* _Your objective_
Pull every line from the material below that contains the word "кооперационного", counting only matches with the same letter case.

* _Supplied material_
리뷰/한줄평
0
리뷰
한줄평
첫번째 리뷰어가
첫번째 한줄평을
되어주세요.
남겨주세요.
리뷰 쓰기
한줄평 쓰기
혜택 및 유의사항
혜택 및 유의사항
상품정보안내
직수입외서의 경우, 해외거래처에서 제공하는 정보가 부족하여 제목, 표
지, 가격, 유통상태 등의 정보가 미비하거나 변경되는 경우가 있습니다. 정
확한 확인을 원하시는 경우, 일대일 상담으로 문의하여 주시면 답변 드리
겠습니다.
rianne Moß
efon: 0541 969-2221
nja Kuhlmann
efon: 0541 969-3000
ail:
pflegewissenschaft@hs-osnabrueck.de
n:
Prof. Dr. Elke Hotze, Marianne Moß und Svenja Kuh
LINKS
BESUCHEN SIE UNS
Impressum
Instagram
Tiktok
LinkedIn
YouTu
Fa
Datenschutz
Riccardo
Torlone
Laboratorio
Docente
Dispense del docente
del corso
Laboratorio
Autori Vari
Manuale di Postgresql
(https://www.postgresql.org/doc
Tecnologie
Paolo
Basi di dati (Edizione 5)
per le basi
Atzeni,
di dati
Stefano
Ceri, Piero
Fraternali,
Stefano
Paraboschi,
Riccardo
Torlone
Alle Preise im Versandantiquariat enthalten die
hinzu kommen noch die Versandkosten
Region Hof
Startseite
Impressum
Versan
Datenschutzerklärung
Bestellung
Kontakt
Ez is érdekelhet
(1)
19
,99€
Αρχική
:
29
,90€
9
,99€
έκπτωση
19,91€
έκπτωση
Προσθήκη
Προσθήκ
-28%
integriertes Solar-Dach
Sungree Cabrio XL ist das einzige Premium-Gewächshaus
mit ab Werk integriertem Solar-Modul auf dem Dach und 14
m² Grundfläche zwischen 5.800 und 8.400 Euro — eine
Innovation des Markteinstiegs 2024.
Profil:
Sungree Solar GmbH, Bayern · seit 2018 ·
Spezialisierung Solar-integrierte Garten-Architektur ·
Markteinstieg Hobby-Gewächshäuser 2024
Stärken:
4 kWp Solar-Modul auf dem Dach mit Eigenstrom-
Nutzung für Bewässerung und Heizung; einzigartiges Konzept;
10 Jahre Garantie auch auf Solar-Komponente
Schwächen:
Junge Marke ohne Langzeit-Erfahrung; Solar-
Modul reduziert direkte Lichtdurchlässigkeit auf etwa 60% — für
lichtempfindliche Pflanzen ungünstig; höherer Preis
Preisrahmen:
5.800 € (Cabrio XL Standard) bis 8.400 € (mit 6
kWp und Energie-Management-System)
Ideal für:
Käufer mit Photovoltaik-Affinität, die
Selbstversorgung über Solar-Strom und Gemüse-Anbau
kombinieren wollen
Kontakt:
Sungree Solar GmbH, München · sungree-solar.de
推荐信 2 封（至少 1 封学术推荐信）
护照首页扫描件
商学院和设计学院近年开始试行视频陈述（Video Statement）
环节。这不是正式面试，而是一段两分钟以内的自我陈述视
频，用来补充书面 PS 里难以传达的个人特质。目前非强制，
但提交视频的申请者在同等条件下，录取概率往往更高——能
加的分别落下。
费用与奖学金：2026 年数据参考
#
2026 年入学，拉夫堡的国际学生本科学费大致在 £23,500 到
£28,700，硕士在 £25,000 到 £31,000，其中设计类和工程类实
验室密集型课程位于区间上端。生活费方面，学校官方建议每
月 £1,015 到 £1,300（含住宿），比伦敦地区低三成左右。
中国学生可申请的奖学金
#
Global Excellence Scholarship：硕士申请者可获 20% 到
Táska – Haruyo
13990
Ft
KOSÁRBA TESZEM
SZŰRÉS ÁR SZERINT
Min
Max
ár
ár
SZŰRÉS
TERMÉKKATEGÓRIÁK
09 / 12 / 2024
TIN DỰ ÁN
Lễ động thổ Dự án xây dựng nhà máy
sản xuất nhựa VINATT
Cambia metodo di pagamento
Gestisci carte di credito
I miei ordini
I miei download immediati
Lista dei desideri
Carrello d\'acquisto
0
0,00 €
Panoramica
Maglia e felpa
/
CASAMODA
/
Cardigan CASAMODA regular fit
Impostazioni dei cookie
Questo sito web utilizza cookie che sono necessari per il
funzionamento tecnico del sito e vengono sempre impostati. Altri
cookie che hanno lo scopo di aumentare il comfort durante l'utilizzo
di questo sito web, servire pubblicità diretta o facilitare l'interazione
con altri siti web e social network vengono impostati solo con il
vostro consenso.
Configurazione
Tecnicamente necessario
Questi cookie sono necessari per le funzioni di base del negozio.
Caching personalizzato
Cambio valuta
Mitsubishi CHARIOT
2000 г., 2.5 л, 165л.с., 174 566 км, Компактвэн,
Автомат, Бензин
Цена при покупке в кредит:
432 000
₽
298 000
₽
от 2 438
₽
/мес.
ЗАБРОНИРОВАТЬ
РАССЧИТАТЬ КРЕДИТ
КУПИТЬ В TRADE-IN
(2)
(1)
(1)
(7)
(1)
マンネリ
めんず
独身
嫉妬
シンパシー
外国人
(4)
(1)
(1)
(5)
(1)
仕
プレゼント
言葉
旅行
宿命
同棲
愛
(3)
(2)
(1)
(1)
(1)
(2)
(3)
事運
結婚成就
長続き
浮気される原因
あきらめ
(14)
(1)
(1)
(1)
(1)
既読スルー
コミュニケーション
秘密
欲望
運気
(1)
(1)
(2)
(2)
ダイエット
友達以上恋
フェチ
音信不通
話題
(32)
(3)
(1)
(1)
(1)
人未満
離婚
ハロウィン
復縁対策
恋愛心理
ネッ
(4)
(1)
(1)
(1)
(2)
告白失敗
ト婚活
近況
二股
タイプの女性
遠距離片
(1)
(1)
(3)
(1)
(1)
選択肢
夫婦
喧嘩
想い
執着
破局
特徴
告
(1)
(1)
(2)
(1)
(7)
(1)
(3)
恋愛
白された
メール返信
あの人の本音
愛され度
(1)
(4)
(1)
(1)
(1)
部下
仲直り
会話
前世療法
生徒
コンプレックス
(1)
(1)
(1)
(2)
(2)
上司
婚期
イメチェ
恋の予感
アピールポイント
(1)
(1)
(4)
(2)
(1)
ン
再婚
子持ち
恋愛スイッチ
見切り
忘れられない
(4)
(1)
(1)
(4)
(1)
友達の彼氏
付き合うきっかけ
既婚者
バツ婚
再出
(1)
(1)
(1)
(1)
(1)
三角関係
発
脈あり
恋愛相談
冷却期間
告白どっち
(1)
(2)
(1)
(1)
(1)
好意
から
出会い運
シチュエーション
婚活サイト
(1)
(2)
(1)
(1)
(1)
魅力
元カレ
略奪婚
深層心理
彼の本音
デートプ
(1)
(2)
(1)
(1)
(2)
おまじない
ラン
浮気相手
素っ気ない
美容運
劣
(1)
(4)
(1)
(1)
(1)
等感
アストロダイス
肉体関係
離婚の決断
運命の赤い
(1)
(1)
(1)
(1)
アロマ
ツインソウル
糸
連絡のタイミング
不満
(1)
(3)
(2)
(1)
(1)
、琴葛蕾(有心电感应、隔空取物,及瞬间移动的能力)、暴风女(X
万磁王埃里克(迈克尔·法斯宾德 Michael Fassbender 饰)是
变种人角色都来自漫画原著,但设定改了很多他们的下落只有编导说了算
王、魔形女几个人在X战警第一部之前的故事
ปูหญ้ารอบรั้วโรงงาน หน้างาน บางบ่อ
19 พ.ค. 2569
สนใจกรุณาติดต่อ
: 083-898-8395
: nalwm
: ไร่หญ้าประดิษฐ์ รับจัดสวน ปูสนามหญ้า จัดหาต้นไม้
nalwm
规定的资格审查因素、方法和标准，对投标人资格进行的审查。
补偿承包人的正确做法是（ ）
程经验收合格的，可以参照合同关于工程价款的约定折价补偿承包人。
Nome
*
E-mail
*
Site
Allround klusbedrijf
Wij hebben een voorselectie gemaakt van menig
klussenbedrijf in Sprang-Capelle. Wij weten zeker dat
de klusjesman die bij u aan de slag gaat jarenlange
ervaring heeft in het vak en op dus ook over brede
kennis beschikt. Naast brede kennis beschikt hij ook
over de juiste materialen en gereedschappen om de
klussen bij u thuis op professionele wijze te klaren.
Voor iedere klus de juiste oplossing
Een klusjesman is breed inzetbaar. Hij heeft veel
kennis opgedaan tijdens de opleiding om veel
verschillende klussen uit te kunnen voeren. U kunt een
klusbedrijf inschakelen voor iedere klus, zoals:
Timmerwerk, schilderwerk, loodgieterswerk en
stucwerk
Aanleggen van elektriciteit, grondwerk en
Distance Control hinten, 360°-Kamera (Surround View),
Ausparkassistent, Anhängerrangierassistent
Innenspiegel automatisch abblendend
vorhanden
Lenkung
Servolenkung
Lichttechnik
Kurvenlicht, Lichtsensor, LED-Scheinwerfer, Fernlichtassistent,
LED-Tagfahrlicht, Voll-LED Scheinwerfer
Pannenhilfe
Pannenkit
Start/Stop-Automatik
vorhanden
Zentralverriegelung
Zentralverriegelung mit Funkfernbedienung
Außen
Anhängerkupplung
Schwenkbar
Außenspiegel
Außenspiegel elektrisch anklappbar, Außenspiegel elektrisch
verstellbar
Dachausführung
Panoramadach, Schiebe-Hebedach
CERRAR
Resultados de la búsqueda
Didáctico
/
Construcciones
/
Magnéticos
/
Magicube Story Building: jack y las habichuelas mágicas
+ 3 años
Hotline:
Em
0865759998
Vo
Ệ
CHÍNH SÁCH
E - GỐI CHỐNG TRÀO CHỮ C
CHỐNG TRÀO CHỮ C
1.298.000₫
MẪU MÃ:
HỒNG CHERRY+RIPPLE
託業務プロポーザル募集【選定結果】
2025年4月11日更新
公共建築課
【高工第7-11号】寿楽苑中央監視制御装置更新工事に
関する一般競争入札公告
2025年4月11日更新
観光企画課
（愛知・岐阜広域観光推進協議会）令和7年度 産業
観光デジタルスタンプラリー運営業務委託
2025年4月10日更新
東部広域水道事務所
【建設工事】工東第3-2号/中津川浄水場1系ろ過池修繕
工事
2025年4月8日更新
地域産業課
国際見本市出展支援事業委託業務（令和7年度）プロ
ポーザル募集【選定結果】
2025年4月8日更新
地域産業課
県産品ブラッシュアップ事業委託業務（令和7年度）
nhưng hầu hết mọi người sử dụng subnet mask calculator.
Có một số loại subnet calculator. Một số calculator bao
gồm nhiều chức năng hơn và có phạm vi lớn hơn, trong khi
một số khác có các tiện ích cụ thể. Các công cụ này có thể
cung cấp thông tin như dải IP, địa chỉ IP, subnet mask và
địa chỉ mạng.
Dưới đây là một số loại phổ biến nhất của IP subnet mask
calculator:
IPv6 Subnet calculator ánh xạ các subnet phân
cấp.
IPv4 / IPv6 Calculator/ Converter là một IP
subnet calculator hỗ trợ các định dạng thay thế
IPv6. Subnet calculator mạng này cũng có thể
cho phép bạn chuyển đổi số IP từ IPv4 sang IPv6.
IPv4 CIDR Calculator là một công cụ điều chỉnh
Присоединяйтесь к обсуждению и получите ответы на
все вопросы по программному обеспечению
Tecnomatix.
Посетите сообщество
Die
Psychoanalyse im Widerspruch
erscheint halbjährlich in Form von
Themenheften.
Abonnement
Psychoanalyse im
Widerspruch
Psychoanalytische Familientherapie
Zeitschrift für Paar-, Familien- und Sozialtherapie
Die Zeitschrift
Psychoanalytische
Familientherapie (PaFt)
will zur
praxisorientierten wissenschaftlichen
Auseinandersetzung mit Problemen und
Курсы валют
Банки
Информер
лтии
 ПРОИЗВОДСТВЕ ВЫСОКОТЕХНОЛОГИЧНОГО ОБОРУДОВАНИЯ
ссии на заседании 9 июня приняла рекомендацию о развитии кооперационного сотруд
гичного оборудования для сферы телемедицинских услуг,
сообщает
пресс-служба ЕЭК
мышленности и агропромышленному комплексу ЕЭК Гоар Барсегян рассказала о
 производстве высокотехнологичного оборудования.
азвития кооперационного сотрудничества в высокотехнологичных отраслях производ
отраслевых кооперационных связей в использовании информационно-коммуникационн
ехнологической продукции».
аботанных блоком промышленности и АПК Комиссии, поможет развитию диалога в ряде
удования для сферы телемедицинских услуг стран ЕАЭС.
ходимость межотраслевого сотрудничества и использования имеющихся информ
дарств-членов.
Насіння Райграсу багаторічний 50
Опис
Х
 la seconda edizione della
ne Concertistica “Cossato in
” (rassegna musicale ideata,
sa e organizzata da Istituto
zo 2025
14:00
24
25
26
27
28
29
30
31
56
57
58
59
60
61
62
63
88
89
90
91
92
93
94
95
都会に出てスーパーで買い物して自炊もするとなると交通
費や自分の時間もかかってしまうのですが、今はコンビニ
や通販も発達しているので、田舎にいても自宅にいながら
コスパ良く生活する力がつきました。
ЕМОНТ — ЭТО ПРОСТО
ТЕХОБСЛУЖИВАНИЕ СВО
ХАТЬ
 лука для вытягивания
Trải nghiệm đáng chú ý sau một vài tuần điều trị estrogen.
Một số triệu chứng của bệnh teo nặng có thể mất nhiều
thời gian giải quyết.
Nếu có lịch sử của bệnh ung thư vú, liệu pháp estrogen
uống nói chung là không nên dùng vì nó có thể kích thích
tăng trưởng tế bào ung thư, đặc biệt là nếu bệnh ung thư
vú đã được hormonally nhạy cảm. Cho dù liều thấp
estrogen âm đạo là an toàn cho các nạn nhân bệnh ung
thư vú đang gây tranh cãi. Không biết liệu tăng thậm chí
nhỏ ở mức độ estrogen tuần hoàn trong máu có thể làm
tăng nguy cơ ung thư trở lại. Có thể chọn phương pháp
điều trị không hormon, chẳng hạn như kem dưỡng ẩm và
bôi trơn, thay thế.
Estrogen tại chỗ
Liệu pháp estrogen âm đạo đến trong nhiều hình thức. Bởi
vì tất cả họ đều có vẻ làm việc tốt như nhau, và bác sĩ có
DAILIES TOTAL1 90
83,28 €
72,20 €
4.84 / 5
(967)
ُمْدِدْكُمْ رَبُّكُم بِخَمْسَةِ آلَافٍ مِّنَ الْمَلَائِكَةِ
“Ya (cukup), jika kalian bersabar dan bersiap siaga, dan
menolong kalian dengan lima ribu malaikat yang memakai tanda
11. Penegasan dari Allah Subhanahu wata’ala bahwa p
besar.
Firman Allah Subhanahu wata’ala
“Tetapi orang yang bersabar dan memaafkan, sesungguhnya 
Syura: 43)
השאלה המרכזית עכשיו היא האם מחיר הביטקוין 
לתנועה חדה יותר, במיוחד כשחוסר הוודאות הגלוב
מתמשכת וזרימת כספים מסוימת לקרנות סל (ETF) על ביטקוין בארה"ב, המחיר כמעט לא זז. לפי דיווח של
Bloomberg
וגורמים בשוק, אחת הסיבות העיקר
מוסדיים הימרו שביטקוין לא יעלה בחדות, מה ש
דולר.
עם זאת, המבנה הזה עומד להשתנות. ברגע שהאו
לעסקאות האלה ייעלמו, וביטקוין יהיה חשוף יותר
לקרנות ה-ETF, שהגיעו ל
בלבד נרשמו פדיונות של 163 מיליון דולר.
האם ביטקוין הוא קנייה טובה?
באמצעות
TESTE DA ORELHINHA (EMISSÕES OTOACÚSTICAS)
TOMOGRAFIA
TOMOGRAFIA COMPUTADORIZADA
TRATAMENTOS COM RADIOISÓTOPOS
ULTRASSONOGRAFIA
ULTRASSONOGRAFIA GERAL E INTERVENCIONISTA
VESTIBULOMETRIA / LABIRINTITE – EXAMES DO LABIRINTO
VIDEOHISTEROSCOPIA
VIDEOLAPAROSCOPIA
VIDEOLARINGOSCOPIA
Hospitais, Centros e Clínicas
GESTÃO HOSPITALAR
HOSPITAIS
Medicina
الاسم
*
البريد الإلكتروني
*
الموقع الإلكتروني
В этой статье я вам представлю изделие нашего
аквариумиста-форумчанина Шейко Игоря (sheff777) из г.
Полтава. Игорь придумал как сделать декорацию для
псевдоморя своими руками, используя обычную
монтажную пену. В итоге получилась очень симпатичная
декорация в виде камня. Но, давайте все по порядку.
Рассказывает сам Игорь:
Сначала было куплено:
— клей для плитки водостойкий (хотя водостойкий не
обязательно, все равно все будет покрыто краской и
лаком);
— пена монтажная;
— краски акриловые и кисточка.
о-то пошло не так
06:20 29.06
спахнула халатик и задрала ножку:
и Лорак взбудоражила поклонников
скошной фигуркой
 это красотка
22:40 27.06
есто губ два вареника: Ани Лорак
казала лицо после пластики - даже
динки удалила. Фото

* _Exercise solution_
ссии на заседании 9 июня приняла рекомендацию о развитии кооперационного сотруд
азвития кооперационного сотрудничества в высокотехнологичных отраслях производ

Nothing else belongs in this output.